Last week, the European Commission (EC) announced its approval, under EC Treaty state aid rules, of the Republic of Slovenia’s guarantee scheme for credit institutions. Under the scheme, the Slovenian government will guarantee up to €12 billion of new short term and medium term non-subordinated debt of solvent credit institutions, which is a €4 billion increase from the budgetary cap that was initially proposed. The Slovenian government noted that the financial measures adopted were aimed at “thaw[ing] the frozen credit market by ensuring Slovenian banks gets loans from other banks.”

The EC found the Slovenian scheme to be “in line with its Guidance Communication on state aid to overcome the financial crisis.” EU Competition Commission Neelie Kroes, noted that “the bank support scheme strikes the right balance between ensuring that banks in Slovenia will have access to financing and making sure the beneficiaries do not enjoy an unfair competitive advantage.”

The state guarantee will cover “the issuance of new short and medium term non-subordinated debt with a maturity between 90 days and five years.” Under the scheme’s framework, all solvent domestic credit institutions (including domestic subsidiaries of foreign credit institutions) will be eligible to participate in the guarantee program by paying a ‘market-oriented fee.’ Participating banks however, “will be subject to behavioral commitments to avoid an abusive use of state support.
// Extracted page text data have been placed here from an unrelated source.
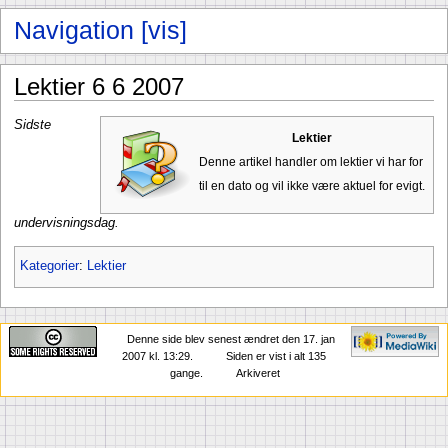
Lektier 6 6 2007
Sidste
Lektier
Denne artikel handler om lektier vi har for
til en dato og vil ikke være aktuel for evigt.
undervisningsdag.
Kategorier
:
Lektier
Denne side blev senest ændret den 17. jan
2007 kl. 13:29.
Siden er vist i alt 135
gange.
Arkiveret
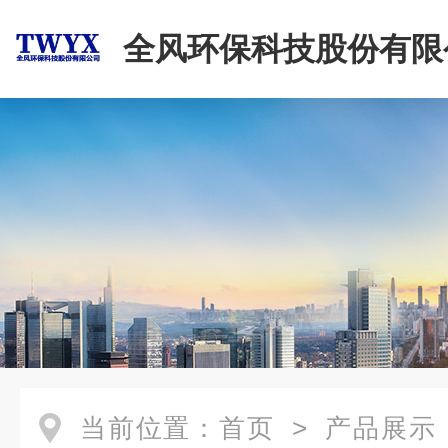
全风环保科技股份有限
当前位置：
首页
>
产品展示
These include limitations on expansion and marketing and conditions for staff remuneration or bonus payments.” The Slovenian government will be required to report to the Commission on a periodic basis with regard to the scheme’s implementation. The Commission’s approval of the scheme remains valid for period of six months. After that time the Slovenian government can decide either to “terminate the scheme or renotify its extension to the Commission.”

The ECB has cautioned the Slovenian government that such emergency financial measures adopted by the government in light of the crisis may be premature. Prime Minister Borut Pahor, however, dismissed the ECB’s warnings and noted that experience gained from similar crisis situations has taught the government to make “far-reaching decisions.” He further emphasized that “the Slovenian government was also doing everything in its power in a bid to act quickly and ambitiously.”

In other Slovenian news, the Slovenian government last week proposed legislation that, if approved by parliament, would provide for direct government loans to “credit institutions, insurance companies, reinsures and pension companies,” on top of the €12 billion credit institution debt guarantee scheme. Under the proposed legislation the government may require participating institutions to set “limits on dividend pay-outs and management bonuses” and also prohibit them from using the proceeds of the government loans to “finance management buyouts.”